» Apply what you read
1 - According to the blog post, what was the only thing the writer craved during pregnancy?
2 - Reproduce the blog post starting at "After I spent" and ending at "over a week.", swapping "at home resting" for "at home relaxing".

» Study text
○ ○ ○ ○

Monday, March 2, 2009

I Made It!

Forty weeks come and gone! I worked all the way through my nine months of pregnancy, though I did take half days the last week. I am now officially on Maternity Leave and officially carrying a full 40-week old infant. We will take one last tank top shot tonight to add to my collection, but pretty soon all the pictures should be of Anna/Aaron (and aren't we anxious to find out which it is?)!

I spent a lot of time last night thanking God for the blessed, EASY pregnancy I had. I sloughed off on my thankfulness during the two months that Little One lived under my bruised ribs and I know I shouldn't have. When I thought last night about all the things that didn't happen, I was humbled. No morning sickness, heartburn, indigestion, stretch marks or popped out belly button. No pre-term baby, no bed rest, no rushes to the hospital or frantic calls to the doctor. We really made it through this whole time without having worry about anything. I know that is such an amazing blessing from God. I didn't even have back pain or leg cramps enough to speak of and I never craved anything except fruit. Jory and I were just talking the other night about how he escaped middle of the night runs for ice cream!

After I spent a lot of time glorifying God's name and thanking him for these blessings, I boldly prayed that His goodness would see me through a labor and delivery as uneventful as my pregnancy. I prayed fervently that God will bring Little One before induction is scheduled and that interventions will not be necessary. I prayed for health for Little One and for myself. And I believe that the Lord will provide. I know that He is able to do exceedingly above anything I could hope or ask and that with Him all things are possible.

We will keep you posted on our status. As of now, Jory's working normally and I'm at home resting. There's no sign that anything is happening, but I feel good and everything is well with us. We are definitely getting anxious to meet Little One, but we know that we have, at most, a little over a week.

2 comments:

Spicy Magnolia said...

Isn't the Lord great, Sara!? Oh, my, how we both have been/were blessed with wonderful pregnancies. And I know the Lord will demonstrate His power, faithfulness and grace to you in delivery. I can't wait to hear about it and to meet Anna/Aaron (love the names!!). Anna now seems to seem to trigger something in me...could Little One be a girl!? :) :) Congratulations on making it to 40 weeks! What a special post this was to reflect on the Lord's goodness to you and in anticipation of all to come. Blessings!!

Rebekah said...

Oh I know all to well all of the emotions you are experiencing! I, too, am very anxious about what lies ahead. I almost had a panic attack last night thinking about how life really NEVER will be the same. But, I know that this time next week, our hearts will be filled with so much love, it will not matter one bit! I loved your post about thankfulness. I have also tried to really thank God for the easy journey this has been. We are so blessed and hopefully will continue to be. I never thought I would survive nine months of being pregnant, but I can! Just like I can survive labor and delivery...the Lord will be in that very room with us! I can't wait to see pics and know if it is an Anna or an Aaron!!!

○ ○ ○ ○

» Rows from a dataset

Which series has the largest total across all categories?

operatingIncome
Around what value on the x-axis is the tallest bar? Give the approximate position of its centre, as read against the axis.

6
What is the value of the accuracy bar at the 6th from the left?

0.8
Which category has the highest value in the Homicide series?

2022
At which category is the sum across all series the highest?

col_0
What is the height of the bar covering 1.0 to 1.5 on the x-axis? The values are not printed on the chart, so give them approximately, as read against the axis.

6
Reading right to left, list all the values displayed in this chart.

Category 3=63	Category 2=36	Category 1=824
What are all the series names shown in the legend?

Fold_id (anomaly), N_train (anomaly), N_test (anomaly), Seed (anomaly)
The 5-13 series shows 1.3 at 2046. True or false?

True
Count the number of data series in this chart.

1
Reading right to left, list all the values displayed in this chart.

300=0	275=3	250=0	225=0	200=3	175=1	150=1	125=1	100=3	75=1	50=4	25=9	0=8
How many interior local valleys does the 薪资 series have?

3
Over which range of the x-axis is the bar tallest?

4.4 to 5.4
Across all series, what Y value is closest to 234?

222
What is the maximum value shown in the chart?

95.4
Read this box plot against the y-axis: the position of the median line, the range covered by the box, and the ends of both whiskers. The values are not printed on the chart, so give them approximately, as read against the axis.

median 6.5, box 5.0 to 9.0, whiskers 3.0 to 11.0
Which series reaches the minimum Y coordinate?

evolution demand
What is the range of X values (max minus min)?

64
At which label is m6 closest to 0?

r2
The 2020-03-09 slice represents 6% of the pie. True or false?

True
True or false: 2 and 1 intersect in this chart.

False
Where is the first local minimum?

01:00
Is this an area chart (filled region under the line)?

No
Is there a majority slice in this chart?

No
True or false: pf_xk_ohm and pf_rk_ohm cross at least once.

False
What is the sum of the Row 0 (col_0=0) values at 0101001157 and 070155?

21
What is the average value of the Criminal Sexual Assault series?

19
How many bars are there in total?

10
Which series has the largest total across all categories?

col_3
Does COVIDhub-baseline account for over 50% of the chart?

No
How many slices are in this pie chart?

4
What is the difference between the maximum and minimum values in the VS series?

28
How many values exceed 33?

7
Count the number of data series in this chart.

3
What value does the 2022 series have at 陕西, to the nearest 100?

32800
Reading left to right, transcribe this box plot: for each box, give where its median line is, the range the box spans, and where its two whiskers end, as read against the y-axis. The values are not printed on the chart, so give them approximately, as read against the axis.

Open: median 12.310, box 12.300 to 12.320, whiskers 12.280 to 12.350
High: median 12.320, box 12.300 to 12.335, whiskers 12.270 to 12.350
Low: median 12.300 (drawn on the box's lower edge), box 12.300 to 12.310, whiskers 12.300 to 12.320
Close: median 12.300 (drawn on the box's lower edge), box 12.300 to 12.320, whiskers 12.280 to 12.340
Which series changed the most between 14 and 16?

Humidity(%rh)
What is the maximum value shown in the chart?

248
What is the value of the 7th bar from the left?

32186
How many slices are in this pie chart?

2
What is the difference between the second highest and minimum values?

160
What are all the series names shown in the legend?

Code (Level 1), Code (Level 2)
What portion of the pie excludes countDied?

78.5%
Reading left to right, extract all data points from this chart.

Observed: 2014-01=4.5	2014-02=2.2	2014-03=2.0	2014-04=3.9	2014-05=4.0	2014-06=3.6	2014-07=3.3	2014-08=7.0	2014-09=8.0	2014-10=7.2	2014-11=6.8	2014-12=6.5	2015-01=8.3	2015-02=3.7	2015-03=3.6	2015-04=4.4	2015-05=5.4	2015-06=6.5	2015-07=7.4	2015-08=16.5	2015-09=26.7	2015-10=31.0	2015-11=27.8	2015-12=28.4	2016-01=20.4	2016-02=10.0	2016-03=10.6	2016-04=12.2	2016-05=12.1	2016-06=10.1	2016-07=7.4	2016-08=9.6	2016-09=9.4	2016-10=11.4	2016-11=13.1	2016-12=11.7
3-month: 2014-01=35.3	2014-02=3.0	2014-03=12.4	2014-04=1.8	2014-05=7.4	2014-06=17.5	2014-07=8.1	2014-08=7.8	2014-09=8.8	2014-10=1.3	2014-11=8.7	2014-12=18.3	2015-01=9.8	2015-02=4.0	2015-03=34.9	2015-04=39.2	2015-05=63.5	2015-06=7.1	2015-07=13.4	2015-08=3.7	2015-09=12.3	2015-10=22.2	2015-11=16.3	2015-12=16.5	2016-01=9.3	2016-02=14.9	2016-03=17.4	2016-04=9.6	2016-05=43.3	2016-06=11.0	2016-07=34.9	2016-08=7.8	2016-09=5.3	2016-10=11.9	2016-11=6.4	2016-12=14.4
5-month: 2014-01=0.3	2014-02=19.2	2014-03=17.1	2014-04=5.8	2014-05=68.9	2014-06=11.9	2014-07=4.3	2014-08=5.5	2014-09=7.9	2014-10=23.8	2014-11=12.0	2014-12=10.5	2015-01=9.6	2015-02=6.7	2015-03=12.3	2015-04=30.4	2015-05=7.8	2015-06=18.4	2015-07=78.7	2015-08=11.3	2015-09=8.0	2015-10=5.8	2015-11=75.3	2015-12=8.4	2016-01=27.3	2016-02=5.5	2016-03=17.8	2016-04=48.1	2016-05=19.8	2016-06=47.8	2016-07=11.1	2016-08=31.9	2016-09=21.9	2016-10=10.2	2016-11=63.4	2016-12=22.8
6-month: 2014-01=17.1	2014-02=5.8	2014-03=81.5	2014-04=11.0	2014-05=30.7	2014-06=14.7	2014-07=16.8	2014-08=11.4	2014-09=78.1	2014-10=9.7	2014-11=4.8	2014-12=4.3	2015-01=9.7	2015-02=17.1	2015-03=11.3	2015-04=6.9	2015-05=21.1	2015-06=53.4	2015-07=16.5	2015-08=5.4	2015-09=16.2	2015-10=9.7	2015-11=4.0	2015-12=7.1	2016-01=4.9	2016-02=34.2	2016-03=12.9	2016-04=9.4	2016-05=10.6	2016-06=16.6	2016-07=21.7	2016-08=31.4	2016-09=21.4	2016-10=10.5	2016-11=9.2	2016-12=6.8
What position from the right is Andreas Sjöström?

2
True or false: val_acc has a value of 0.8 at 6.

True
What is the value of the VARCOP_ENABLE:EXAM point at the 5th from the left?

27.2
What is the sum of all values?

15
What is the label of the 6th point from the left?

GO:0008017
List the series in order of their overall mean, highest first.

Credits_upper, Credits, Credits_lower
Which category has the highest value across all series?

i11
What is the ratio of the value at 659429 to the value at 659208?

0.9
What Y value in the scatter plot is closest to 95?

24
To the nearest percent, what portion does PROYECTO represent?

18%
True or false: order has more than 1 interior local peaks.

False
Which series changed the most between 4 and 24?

○ ○ ○ ○

» Responses in order
1 - Fruit.

2 -
After I spent a lot of time glorifying God's name and thanking him for these blessings, I boldly prayed that His goodness would see me through a labor and delivery as uneventful as my pregnancy. I prayed fervently that God will bring Little One before induction is scheduled and that interventions will not be necessary. I prayed for health for Little One and for myself. And I believe that the Lord will provide. I know that He is able to do exceedingly above anything I could hope or ask and that with Him all things are possible.

We will keep you posted on our status. As of now, Jory's working normally and I'm at home relaxing. There's no sign that anything is happening, but I feel good and everything is well with us. We are definitely getting anxious to meet Little One, but we know that we have, at most, a little over a week.